Какое-то время Мак молчал. Она услышала, как он с легким стуком поставил бутылку на доски.
– Неужели ты никогда ни о чем не скучала?
– О сорняках, – бросила она, – я скучала о сорняках.
Ее категоричное высказывание вызвало у него улыбку.
– В мире существуют не только сорняки, и ты сама это знаешь.
Сара почувствовала, как Мак шевельнулся и повернулся к ней, изучая ее, и подумала, что вряд ли он сможет что-то увидеть при таком тусклом свете. Сможет ли он разглядеть в темноте, как быстро бьется жилка на ее шее и как четко вырисовывается грудь через тонкую футболку? Ее стала бить дрожь.
– Замерзла? – спросил он, заметив это. Она покачала головой:
– Не совсем.
– Нервничаешь?
– Нет. – Она внимательно посмотрела на него, но его глаза казались двумя черными омутами на затененном лице. – Конечно, нет.
– Одна, в темноте, со мной, в одной рубашке... Уверен, ты нервничаешь. – Его голос лился ровно, словно усыплял ее бдительность.

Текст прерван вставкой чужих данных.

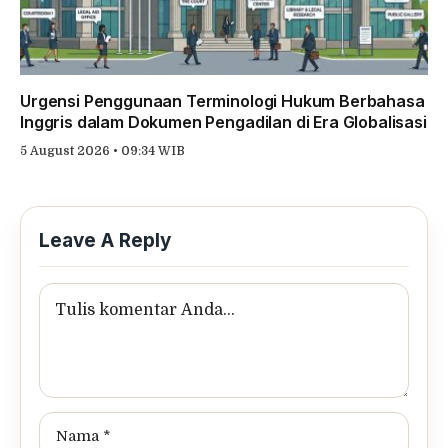
Urgensi Penggunaan Terminologi Hukum Berbahasa
Inggris dalam Dokumen Pengadilan di Era Globalisasi
5 August 2026 • 09:34 WIB
Leave A Reply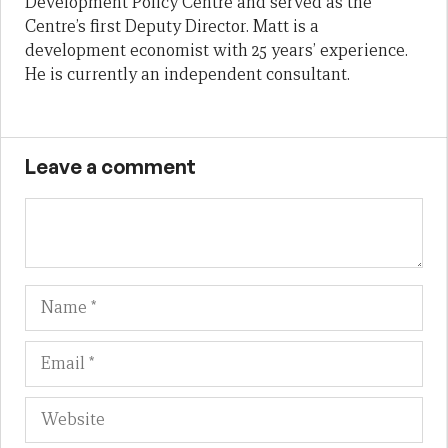
Development Policy Centre and served as the
Centre’s first Deputy Director. Matt is a
development economist with 25 years’ experience.
He is currently an independent consultant.
Leave a comment
Name
Em
We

Она сделала слабую попытку засмеяться, смущенная тем, насколько близок он был к истине.
– Думаю, что я в безопасности. Тем более, что всегда смогу убежать от тебя.
– А ты вообще не устала от этого бегства?
– Ты только что сказал мне, что не устал, потому что проспал целых два дня.
– И что? – Его пальцы тихо перебирали ее волосы.
– А то, что я спала целых двадцать лет. – Она попыталась увернуться от его ласковых рук и поднялась с кресла. – Я могу еще долго, долго бежать.
Пробормотав «спокойной ночи», она медленно пошла к главному входу, но как только сетчатая дверь тихо закрылась, Сара бросилась бежать по лестнице, перепрыгивая через ступеньки, с тем же отчаянным желанием скрыться где-нибудь, какое она испытывала в тот летний день, когда впервые покидала Денвер.
Мак слышал как Сара летела по лестнице, перепрыгивая через ступеньки. Хорошо, что она убежала прежде, чем он смог обнять ее, утонув в копне ее волос. Прежде, чем он смог прижать ее к себе, ощутив ее грудь под тонкой тканью этой нелепой мужской футболки. Прежде, чем он успел прильнуть к ней в долгом поцелуе, который бы заставил ее забыть, что она вообще куда-то спешит. Он проклинал свой гипс, пригвоздивший его к креслу, как беспомощного мотылька, когда ему необходимо было движение, чтобы расхаживать взад и вперед до тех пор, пока образ Сары, залитой лунным светом, не пропадет вместе с его беспокойством. До тех пор, пока пьянящий запах роз, исходящий от ее кожи, не сменится запахами земли и шалфея – теми запахами, которые были знакомы ему всю жизнь. Он должен быть очень, очень осторожным, как бы предостерег он себя. Ронда преподала ему тяжелый урок, от которого было непросто опомниться. Меньше всего ему нужно было привязываться к такой женщине, как Сара. Несмотря на то, что Сара помогла ему, она принадлежит к тому типу людей, которые спасаются бегством от всех проблем и неприятностей. Всем своим образом жизни она являет собой яркий пример кризиса среднего возраста. Ему нужна женщина, которая помогала бы ему на ранчо и с детьми, напомнил он себе. Определенно не такая женщина, как Сара.